ЗАДАНИЯ
**1)** Какое заглавие Волошин приписал в начале тетради, согласно тексту о его дневнике 1904 года?
**2)** Подхватите текст о дневнике Волошина 1904 года и напишите продолжение, начиная сразу после его последнего предложения.

Но лишь весной 1904 г. дневник становится для Волошина насущной потребностью: он пишет регулярно, помногу — и через какое-то время приписывает в начале тетради заглавие:

«История моей души». Ответственная задача! Связано это начинание с двумя моментами внутренней жизни 27-летнего поэта: сильным чувством к Маргарите Васильевне Сабашниковой и столь же сильным напором мыслей и образов, которые требуют выхода.
Чувство… Оно поначалу безответно. Маргарите Васильеве 22 года, она хороша собой, талантлива (занимается живописью пишет стихи), но мужчина, любовь — оставляют ее равнодушной. А точнее, отталкивают. О совместной с Волошиным поездке в Сен-Клу она записывает: «От меня ждут слов, а я молчу. <…> Для него начался такой новый, такой громадный сон. Нужно оборвать его и жаль. <…> я смотрю на это молодое, на это чистое и одаренное существо и знаю, что с ним и мне страшно, что опять в моих бессильных и неумелых руках сокровище, и я не знаю, как бережно, не измяв, отложить его»…

Читая дневник Волошина 1904 г., нельзя не заметить его обостренное внимание к сексу. В разговоре с В. И. Ивановым он прямо называет секс основой жизни. Его преследуют чувственные образы, он подробно записывает все разговоры «о поле»… У Волошина уже есть некоторый сексуальный опыт — но кратковременный и случайный. В теории он понимает, что «тело — великая и таинственная основа всего» и что оно «не имеет понятия о логике и нравственных правилах» (запись от 5 июля 1902 г.). Но сам-то он остается рабом этих «нравственных правил»! И позднее, через годы, Волошин признавался поэтессе А. К. Герцык: «У меня же трагическое раздвоение: когда меня влечет женщина, когда духом близок ей, я не могу ее коснуться, это кажется мне кощунством»…

Начиная понимать, что у Маргариты Васильевны его чувственное (нормальное!) влечение не найдет поддержки, Максимилиан Александрович начинает подсознательно готовить себя к неизбежности выбора: или пол — или искусство. Конечно, он еще надеется на благоприятный исход этого поединка (а кульминация его — в будущем, 1905 г.), а пока благодарно впитывает вдохновения, дарованные ему Парижем, живет полной жизнью души и духа. Впечатления (частично зафиксированные в дневнике) постепенно преображаются в стихи: «В дождь Париж расцветает…», «Старые письма», «Рождение стиха», переводы из С. Малларме, Эмиля Верхарна, Жозе-Марии Эредиа… Поездка с Маргаритой Васильевной по Сене претворилась в стихотворение «Закат сиял улыбкой алой…», пребывание в Сен-Клу — в «Эта светлая аллея…», «И были дни, как муть опала…», совместные прогулки по Парижу, в Версаль — в «Письмо».

ИСХОДНЫЕ ДАННЫЕ
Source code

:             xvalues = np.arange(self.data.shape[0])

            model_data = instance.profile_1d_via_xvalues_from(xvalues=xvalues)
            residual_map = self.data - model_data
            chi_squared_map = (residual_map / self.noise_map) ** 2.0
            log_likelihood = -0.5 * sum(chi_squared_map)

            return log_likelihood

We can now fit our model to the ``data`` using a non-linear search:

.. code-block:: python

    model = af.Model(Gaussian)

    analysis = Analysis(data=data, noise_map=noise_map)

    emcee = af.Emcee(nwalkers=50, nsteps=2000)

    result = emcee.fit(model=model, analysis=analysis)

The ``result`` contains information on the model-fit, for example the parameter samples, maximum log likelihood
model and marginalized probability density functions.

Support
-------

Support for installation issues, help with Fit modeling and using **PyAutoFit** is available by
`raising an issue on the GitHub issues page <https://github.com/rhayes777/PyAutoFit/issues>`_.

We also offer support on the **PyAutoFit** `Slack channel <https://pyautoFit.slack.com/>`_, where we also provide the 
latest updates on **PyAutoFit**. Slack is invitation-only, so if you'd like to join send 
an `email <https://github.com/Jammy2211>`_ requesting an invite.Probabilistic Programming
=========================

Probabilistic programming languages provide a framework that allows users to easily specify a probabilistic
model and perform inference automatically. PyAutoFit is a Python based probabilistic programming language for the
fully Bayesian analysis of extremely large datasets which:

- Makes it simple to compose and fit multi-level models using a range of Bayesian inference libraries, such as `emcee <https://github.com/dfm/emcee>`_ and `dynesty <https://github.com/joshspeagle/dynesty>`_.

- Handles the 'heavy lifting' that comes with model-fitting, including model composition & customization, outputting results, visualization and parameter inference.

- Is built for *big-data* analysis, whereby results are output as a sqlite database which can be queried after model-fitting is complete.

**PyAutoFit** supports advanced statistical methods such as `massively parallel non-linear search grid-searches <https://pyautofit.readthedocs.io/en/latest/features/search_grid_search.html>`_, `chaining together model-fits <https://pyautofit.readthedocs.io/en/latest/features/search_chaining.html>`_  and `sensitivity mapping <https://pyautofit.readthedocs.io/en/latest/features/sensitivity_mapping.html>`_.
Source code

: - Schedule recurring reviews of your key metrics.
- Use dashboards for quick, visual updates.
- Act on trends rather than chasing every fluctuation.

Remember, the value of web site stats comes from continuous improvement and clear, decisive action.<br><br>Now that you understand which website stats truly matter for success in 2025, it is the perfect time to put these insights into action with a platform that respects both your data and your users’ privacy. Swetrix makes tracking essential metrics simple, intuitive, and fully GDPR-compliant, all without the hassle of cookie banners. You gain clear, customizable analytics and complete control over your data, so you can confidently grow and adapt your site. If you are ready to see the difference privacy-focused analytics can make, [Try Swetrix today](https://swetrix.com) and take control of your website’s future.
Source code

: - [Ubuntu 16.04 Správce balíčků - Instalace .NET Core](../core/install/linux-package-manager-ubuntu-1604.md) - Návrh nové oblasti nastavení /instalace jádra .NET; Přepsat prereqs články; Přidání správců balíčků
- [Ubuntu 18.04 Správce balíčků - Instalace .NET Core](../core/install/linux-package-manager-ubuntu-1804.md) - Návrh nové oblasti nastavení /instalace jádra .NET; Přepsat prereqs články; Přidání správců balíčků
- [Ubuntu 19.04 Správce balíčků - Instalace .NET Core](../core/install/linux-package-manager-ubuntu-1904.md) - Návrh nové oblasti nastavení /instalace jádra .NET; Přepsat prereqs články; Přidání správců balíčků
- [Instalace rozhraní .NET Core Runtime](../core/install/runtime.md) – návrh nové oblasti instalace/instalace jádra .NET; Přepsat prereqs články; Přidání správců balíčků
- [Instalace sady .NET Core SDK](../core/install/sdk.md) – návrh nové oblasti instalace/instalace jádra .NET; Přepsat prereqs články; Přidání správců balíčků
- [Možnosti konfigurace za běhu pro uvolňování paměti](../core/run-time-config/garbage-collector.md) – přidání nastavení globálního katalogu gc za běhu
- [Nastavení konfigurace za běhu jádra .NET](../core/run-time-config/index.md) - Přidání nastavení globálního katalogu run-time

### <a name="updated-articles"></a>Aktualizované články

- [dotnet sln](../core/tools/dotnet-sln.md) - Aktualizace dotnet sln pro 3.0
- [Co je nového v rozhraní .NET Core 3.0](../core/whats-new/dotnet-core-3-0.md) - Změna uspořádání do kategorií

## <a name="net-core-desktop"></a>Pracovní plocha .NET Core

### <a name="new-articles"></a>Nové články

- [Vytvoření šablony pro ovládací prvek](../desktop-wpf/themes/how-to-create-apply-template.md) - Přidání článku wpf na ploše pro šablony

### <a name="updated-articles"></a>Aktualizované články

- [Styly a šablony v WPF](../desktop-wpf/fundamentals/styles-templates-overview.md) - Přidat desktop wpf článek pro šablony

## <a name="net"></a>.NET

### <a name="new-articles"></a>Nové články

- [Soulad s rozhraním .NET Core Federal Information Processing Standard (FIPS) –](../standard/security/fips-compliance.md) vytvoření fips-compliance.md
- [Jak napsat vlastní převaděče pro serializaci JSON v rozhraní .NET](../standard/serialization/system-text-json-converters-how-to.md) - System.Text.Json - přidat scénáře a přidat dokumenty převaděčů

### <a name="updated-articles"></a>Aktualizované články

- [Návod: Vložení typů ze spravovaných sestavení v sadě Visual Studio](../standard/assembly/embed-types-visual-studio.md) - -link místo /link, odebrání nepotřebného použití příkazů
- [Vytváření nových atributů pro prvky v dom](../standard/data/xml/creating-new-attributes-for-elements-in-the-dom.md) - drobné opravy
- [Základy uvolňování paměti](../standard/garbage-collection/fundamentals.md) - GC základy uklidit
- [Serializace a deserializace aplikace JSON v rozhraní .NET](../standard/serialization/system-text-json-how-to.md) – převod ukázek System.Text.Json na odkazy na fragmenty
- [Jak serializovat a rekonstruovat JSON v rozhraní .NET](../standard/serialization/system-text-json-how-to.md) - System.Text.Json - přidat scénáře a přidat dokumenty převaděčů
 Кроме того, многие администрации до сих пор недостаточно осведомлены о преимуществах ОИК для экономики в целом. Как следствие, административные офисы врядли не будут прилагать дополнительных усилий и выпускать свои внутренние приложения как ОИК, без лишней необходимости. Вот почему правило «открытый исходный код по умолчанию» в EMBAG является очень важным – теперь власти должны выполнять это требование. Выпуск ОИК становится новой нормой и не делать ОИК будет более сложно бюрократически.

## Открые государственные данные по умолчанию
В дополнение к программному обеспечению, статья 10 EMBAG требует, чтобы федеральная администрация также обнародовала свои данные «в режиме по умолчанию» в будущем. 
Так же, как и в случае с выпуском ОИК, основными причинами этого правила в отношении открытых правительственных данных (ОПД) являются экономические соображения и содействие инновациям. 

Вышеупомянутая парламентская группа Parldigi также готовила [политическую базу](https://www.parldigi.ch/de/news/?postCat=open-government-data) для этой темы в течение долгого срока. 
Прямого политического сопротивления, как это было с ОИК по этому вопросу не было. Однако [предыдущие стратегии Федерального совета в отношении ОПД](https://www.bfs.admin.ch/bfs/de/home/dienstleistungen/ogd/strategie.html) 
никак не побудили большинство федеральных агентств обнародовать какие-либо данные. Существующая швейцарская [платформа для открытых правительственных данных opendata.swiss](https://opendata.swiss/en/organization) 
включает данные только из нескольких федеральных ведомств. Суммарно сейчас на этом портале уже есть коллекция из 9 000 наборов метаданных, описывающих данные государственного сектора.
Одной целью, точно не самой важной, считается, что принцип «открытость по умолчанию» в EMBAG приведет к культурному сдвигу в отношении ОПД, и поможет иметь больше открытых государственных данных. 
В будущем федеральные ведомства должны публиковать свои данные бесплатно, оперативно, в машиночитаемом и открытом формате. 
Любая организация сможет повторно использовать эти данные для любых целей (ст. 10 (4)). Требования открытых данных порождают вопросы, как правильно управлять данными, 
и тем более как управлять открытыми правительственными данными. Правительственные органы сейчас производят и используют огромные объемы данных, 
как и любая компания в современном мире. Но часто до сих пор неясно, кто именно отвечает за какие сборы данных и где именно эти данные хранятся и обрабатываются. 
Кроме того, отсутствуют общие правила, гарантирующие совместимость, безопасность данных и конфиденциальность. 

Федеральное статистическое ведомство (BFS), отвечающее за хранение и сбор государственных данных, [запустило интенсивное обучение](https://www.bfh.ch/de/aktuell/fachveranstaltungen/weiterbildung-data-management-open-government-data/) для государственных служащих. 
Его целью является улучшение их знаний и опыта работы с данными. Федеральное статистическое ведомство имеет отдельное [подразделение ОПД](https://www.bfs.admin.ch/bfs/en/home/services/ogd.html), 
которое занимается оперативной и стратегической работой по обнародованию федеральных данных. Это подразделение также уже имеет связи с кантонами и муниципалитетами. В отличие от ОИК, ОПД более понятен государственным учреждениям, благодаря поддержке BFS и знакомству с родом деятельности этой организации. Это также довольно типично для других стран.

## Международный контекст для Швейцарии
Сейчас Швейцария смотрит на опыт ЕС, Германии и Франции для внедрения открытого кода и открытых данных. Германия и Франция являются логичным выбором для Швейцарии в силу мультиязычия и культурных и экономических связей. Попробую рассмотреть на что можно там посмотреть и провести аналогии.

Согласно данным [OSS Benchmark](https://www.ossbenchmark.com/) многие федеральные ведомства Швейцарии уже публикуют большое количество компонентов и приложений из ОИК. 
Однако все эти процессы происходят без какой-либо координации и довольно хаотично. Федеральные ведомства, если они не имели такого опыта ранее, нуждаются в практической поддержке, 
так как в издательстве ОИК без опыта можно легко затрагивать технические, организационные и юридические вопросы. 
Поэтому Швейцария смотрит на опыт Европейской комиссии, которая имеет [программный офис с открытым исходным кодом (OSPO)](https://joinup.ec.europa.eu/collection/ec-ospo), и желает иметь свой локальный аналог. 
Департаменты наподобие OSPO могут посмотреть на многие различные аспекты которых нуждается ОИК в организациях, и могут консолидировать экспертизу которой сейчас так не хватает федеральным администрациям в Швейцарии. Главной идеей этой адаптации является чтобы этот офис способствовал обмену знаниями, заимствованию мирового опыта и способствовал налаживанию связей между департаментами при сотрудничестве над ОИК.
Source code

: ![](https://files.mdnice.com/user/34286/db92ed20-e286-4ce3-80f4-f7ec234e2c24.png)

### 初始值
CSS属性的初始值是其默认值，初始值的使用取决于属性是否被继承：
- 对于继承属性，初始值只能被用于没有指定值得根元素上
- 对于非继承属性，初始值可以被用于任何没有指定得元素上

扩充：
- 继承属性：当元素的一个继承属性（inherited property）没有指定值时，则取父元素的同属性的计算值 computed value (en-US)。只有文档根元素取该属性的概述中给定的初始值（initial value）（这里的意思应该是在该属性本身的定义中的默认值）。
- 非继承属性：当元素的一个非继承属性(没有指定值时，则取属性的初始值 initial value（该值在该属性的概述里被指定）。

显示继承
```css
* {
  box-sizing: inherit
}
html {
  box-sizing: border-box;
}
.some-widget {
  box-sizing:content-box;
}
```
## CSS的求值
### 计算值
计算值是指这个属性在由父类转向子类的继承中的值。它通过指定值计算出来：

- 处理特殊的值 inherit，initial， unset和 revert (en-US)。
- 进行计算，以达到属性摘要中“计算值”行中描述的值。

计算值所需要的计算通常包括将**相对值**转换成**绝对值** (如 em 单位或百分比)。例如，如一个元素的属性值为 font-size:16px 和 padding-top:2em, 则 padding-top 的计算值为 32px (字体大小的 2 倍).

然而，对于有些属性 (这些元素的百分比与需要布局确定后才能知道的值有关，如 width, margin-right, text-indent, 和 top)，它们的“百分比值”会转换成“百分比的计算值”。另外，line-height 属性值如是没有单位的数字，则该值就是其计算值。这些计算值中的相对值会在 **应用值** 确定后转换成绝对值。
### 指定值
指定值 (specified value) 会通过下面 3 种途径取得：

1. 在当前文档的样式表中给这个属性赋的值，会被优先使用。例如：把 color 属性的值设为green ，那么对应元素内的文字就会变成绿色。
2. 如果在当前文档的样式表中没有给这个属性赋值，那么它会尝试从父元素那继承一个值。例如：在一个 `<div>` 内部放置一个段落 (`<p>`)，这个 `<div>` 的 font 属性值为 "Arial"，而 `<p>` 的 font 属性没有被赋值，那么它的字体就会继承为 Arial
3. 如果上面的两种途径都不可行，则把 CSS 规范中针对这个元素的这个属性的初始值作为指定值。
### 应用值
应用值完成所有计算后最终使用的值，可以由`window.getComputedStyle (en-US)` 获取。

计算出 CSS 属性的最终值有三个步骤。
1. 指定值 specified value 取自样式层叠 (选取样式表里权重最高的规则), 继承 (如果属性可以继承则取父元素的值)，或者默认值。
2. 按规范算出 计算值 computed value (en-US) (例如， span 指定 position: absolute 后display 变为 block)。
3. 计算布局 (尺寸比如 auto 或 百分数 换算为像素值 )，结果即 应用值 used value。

ОТВЕТЫ
**1)** «История моей души».

**2)**
Вдохновляющими были и встречи с В. И. Ивановым. Мысли, возникшие — или сформулированные — в это время, войдут вскоре в статьи «Магия творчества» (Весы, 1904, № 11), «Откровения детских игр» (Золотое руно, 1907, № 11 — 12), «О смысле танца» (Утро России, 1911, № 71, 29.111)… А работа мысли идет у Волошина по нескольким направлениям: перед нами не только поэт и филолог, но и искусствовед, эстетик, философ…

Дневник будет продолжаться в 1905 г., затем прервется на год. Осложнение отношений с Сабашниковой снова толкнет к бумаге: с 1 марта 1907 г. «История моей души» будет продолжена. Уже нерегулярные, но еще подробные записи ведутся в 1908 и 1909 гг. С 1911-го они достаточно эпизодичны; в 1914-м, 1917 — 1929 не появляется ни одной… Последняя запись в тетради датирована 6 июня 1931 г. В 1932 г. дневник был возобновлен — но уже на отдельных листах.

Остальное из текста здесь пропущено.